(WHAT THE TASK ASKS)
In the commentary on Alito's draft abortion opinion, until what year does Alito say the tradition of prohibiting abortion persisted?

(EXERCISE PASSAGE)
'''
Thomas in the same 2019 opinion cites birth control as another tool to effectuate eugenics, a reminder that many anti-abortion activists have long eyed the right to contraception as abortion’s only slightly less reprehensible cousin.
Experts have pointed to the Thomas concurrence as potential evidence of his openness to the “fetal personhood” argument, which anti-abortion activists use to push for outlawing abortion nationwide. He cites a belief that abortion was used as “race genocide.”
There’s another sticky dimension to Alito parroting Thomas’ claims here: Some white supremacists have joined with the anti-abortion movement in their fears that allowing white women to have abortions would lower the white population.
Alito cites the good old days of male-controlled governance.
In the draft opinion, Alito puts a heavy emphasis on abortion rights not being “deeply rooted in this Nation’s history and tradition,” and he tries to back up that argument by pointing to states’ pre-Roe laws that criminalized abortion.
“In this country during the 19th century, the vast majority of the States enacted statutes criminalizing abortion at all stages of pregnancy,” he writes.
Abortion isn’t a constitutional right because “until the latter part of the 20th century, such a right was entirely unknown in American law,” the justice argues, and “the inescapable conclusion is that a right to abortion is not deeply rooted in the Nation’s history and traditions.”
“On the contrary, an unbroken tradition of prohibiting abortion on pain of criminal punishment persisted from the earliest days of common law until 1973,” Alito writes.
That civil rights can only be upheld based on what 19th century lawmakers’ understanding of what civil rights were is truly an eye-popping argument to make: These were the lawmakers (all of them white men) who also criminalized many rights for women and especially Black people, while legalizing slavery and Jim Crow.
What Alito is essentially arguing is that women (and trans men/nonbinary people who can give birth) shouldn’t be guaranteed access to abortion because the male-dominated government of the past didn’t guarantee them that right.
Alito hints at the risk this Court poses to other privacy rights.
Another point in the draft that’s been raising alarm bells: Alito extended his argument about abortion rights not being entrenched in history to other key civil rights.
Some of the landmark cases he cites include Griswold v. Connecticut (which granted access to contraceptives), Turner v. Safley (which granted the right to marry as a prison inmate) and Loving v. Virginia (which legalized interracial marriage).
'''
(SUPPLIED INFORMATION)
'''
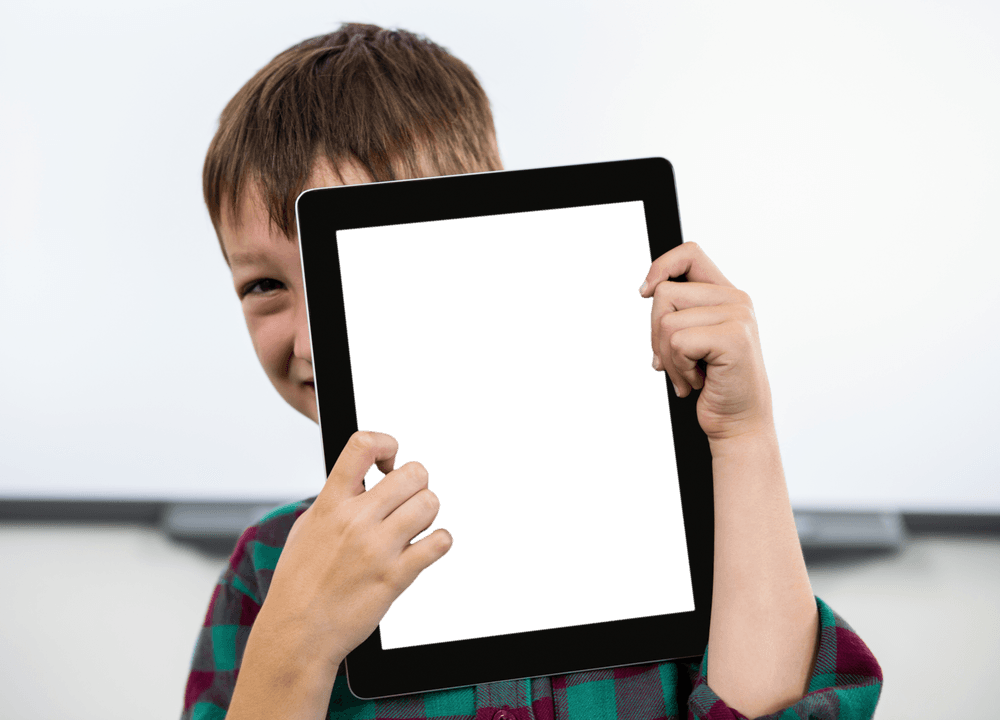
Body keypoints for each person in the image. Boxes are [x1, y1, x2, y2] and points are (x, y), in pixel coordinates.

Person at [183, 22, 882, 720]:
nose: (310, 342)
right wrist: (296, 643)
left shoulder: (685, 534)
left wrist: (744, 436)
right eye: (263, 285)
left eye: (347, 269)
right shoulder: (267, 573)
'''
(WORKED SOLUTION)
1973